EXERCISE AIM:
Print, unchanged, the lines of the entries from the line containing "segmentation as SVG." through the last line of the entries, both ends included. Omit the pictures from your answer.

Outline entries
• • • • • • •
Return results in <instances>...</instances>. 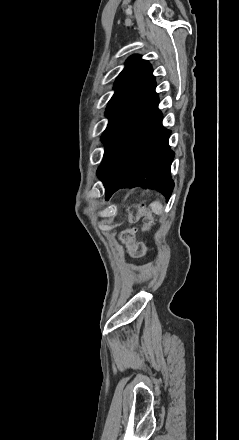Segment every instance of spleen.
Wrapping results in <instances>:
<instances>
[{"instance_id":"1","label":"spleen","mask_w":239,"mask_h":440,"mask_svg":"<svg viewBox=\"0 0 239 440\" xmlns=\"http://www.w3.org/2000/svg\"><path fill=\"white\" fill-rule=\"evenodd\" d=\"M150 208L152 212H154V214H158V216H160V214L163 212V206L160 204V202H152V204H150Z\"/></svg>"}]
</instances>
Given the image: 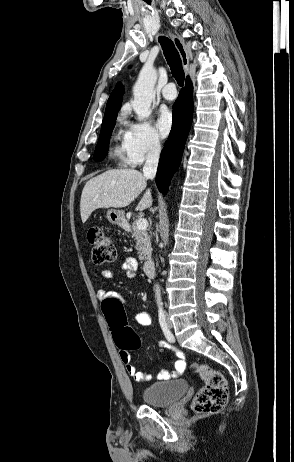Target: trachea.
<instances>
[{"instance_id":"trachea-1","label":"trachea","mask_w":294,"mask_h":462,"mask_svg":"<svg viewBox=\"0 0 294 462\" xmlns=\"http://www.w3.org/2000/svg\"><path fill=\"white\" fill-rule=\"evenodd\" d=\"M159 42L162 46L164 56L170 66L173 77L176 79L178 85L182 87L184 85L185 74L182 68L180 55L174 43L164 36L159 38Z\"/></svg>"}]
</instances>
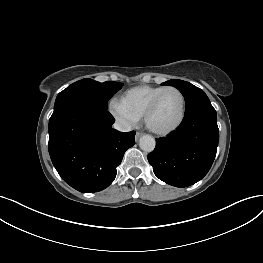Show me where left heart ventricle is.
Listing matches in <instances>:
<instances>
[{
    "label": "left heart ventricle",
    "mask_w": 263,
    "mask_h": 263,
    "mask_svg": "<svg viewBox=\"0 0 263 263\" xmlns=\"http://www.w3.org/2000/svg\"><path fill=\"white\" fill-rule=\"evenodd\" d=\"M181 110L180 94L177 91L170 90L161 97L149 118V123L155 129L168 128L179 119Z\"/></svg>",
    "instance_id": "obj_1"
}]
</instances>
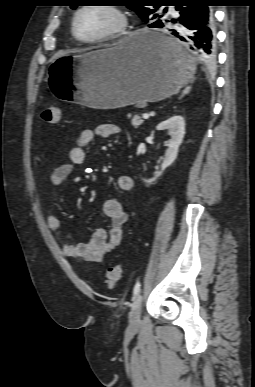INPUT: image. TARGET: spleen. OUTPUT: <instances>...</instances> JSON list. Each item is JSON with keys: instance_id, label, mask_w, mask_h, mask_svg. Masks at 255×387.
Masks as SVG:
<instances>
[{"instance_id": "spleen-1", "label": "spleen", "mask_w": 255, "mask_h": 387, "mask_svg": "<svg viewBox=\"0 0 255 387\" xmlns=\"http://www.w3.org/2000/svg\"><path fill=\"white\" fill-rule=\"evenodd\" d=\"M190 89H191V87L187 86V87L184 89L182 95H185V94L189 93Z\"/></svg>"}]
</instances>
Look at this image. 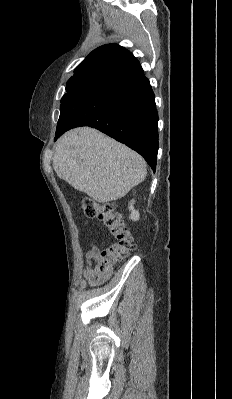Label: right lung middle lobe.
<instances>
[{
  "mask_svg": "<svg viewBox=\"0 0 232 399\" xmlns=\"http://www.w3.org/2000/svg\"><path fill=\"white\" fill-rule=\"evenodd\" d=\"M100 82V80L96 79H76L68 81L66 86L67 93L61 99L60 108L63 107L68 101L76 99L86 90Z\"/></svg>",
  "mask_w": 232,
  "mask_h": 399,
  "instance_id": "1",
  "label": "right lung middle lobe"
}]
</instances>
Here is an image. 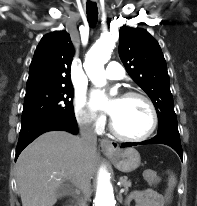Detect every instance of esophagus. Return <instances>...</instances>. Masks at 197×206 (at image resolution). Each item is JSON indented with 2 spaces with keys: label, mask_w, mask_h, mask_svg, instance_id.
<instances>
[{
  "label": "esophagus",
  "mask_w": 197,
  "mask_h": 206,
  "mask_svg": "<svg viewBox=\"0 0 197 206\" xmlns=\"http://www.w3.org/2000/svg\"><path fill=\"white\" fill-rule=\"evenodd\" d=\"M96 1V0H92ZM118 143L114 141H110L108 139H102L100 141V149L105 153V154H112L118 149Z\"/></svg>",
  "instance_id": "obj_1"
}]
</instances>
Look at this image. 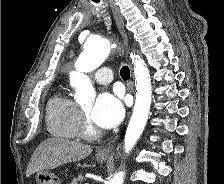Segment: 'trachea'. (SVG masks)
Here are the masks:
<instances>
[{
	"mask_svg": "<svg viewBox=\"0 0 224 184\" xmlns=\"http://www.w3.org/2000/svg\"><path fill=\"white\" fill-rule=\"evenodd\" d=\"M95 3H98L99 0H93ZM120 75L122 79L128 80L130 78V69L128 66H123L120 70Z\"/></svg>",
	"mask_w": 224,
	"mask_h": 184,
	"instance_id": "1",
	"label": "trachea"
}]
</instances>
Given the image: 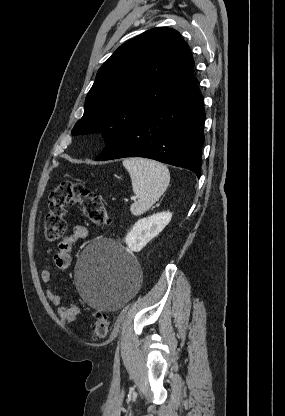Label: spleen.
Here are the masks:
<instances>
[{
    "mask_svg": "<svg viewBox=\"0 0 285 416\" xmlns=\"http://www.w3.org/2000/svg\"><path fill=\"white\" fill-rule=\"evenodd\" d=\"M123 166L130 174L132 190L138 198L130 212L133 216H141L166 192L170 172L164 164L146 158H124Z\"/></svg>",
    "mask_w": 285,
    "mask_h": 416,
    "instance_id": "3e777b00",
    "label": "spleen"
}]
</instances>
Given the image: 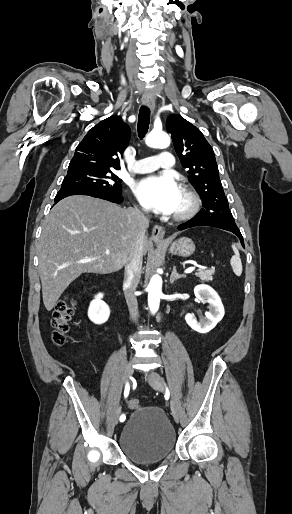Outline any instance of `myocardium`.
Instances as JSON below:
<instances>
[{
  "label": "myocardium",
  "instance_id": "myocardium-1",
  "mask_svg": "<svg viewBox=\"0 0 292 514\" xmlns=\"http://www.w3.org/2000/svg\"><path fill=\"white\" fill-rule=\"evenodd\" d=\"M181 194L185 204L181 210L174 211L173 215L176 219L183 220L193 216L199 207V198L197 194L189 188H182Z\"/></svg>",
  "mask_w": 292,
  "mask_h": 514
}]
</instances>
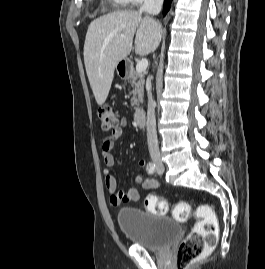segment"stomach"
Segmentation results:
<instances>
[{
	"instance_id": "obj_1",
	"label": "stomach",
	"mask_w": 265,
	"mask_h": 269,
	"mask_svg": "<svg viewBox=\"0 0 265 269\" xmlns=\"http://www.w3.org/2000/svg\"><path fill=\"white\" fill-rule=\"evenodd\" d=\"M120 65V71L117 69V71H118V74L119 75H122L123 74V67L125 68V67H128L129 66V62H128V60H121V61H119L118 63H117V65H116V68H118V66Z\"/></svg>"
}]
</instances>
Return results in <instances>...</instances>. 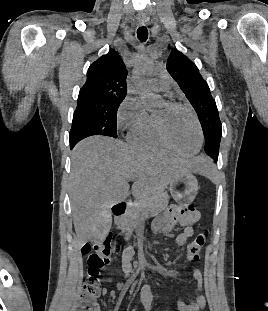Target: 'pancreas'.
Segmentation results:
<instances>
[{"label": "pancreas", "mask_w": 268, "mask_h": 311, "mask_svg": "<svg viewBox=\"0 0 268 311\" xmlns=\"http://www.w3.org/2000/svg\"><path fill=\"white\" fill-rule=\"evenodd\" d=\"M169 196L159 194L145 199L136 200L128 212L117 221L118 228L129 239L134 229L144 226V221L150 214H158L168 206ZM142 232V231H141Z\"/></svg>", "instance_id": "obj_1"}]
</instances>
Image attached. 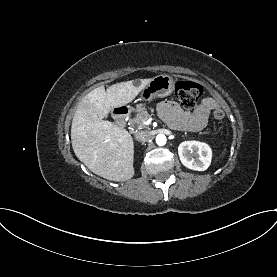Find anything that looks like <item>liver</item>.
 I'll return each instance as SVG.
<instances>
[{
    "instance_id": "obj_1",
    "label": "liver",
    "mask_w": 277,
    "mask_h": 277,
    "mask_svg": "<svg viewBox=\"0 0 277 277\" xmlns=\"http://www.w3.org/2000/svg\"><path fill=\"white\" fill-rule=\"evenodd\" d=\"M152 79L95 88L80 101L71 125L75 155L93 173L111 181L134 176V143L126 129L104 120L116 107L132 102Z\"/></svg>"
}]
</instances>
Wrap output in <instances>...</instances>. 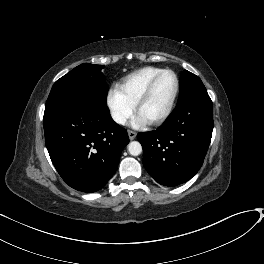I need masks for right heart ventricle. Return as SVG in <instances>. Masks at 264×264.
Listing matches in <instances>:
<instances>
[{"instance_id":"right-heart-ventricle-1","label":"right heart ventricle","mask_w":264,"mask_h":264,"mask_svg":"<svg viewBox=\"0 0 264 264\" xmlns=\"http://www.w3.org/2000/svg\"><path fill=\"white\" fill-rule=\"evenodd\" d=\"M162 70L157 67L138 69L123 78L119 89L130 102L135 104L150 80Z\"/></svg>"}]
</instances>
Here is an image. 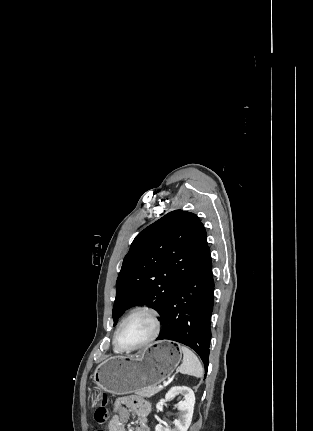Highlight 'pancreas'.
Returning a JSON list of instances; mask_svg holds the SVG:
<instances>
[{
	"instance_id": "pancreas-1",
	"label": "pancreas",
	"mask_w": 313,
	"mask_h": 431,
	"mask_svg": "<svg viewBox=\"0 0 313 431\" xmlns=\"http://www.w3.org/2000/svg\"><path fill=\"white\" fill-rule=\"evenodd\" d=\"M159 391L160 389L156 386H148L146 388H143L137 391L136 393L142 397L150 398L151 396L155 395Z\"/></svg>"
}]
</instances>
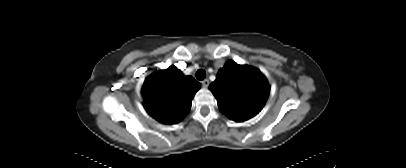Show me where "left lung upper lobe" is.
Wrapping results in <instances>:
<instances>
[{
    "label": "left lung upper lobe",
    "mask_w": 406,
    "mask_h": 168,
    "mask_svg": "<svg viewBox=\"0 0 406 168\" xmlns=\"http://www.w3.org/2000/svg\"><path fill=\"white\" fill-rule=\"evenodd\" d=\"M209 89L220 111L238 122L258 114L270 93V86L260 70L234 61H228L218 71Z\"/></svg>",
    "instance_id": "1"
}]
</instances>
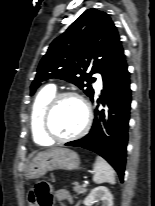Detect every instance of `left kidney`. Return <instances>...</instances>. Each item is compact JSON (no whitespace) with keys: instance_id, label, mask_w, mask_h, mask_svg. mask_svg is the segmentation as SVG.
<instances>
[{"instance_id":"1","label":"left kidney","mask_w":155,"mask_h":206,"mask_svg":"<svg viewBox=\"0 0 155 206\" xmlns=\"http://www.w3.org/2000/svg\"><path fill=\"white\" fill-rule=\"evenodd\" d=\"M95 200H100L102 202V206H113V196L107 187L99 186L92 189L84 200V205L91 206Z\"/></svg>"}]
</instances>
• • • • • • •
TASK OUTPUT:
Detect every instance of `left kidney`. Return <instances>...</instances>. Each item is compact JSON (no whitespace) with keys: instance_id, label, mask_w, mask_h, mask_svg. mask_svg is the segmentation as SVG.
<instances>
[{"instance_id":"1","label":"left kidney","mask_w":155,"mask_h":206,"mask_svg":"<svg viewBox=\"0 0 155 206\" xmlns=\"http://www.w3.org/2000/svg\"><path fill=\"white\" fill-rule=\"evenodd\" d=\"M95 200H100L102 202V206H113V196L107 187L99 186L92 189L84 200V205L91 206Z\"/></svg>"}]
</instances>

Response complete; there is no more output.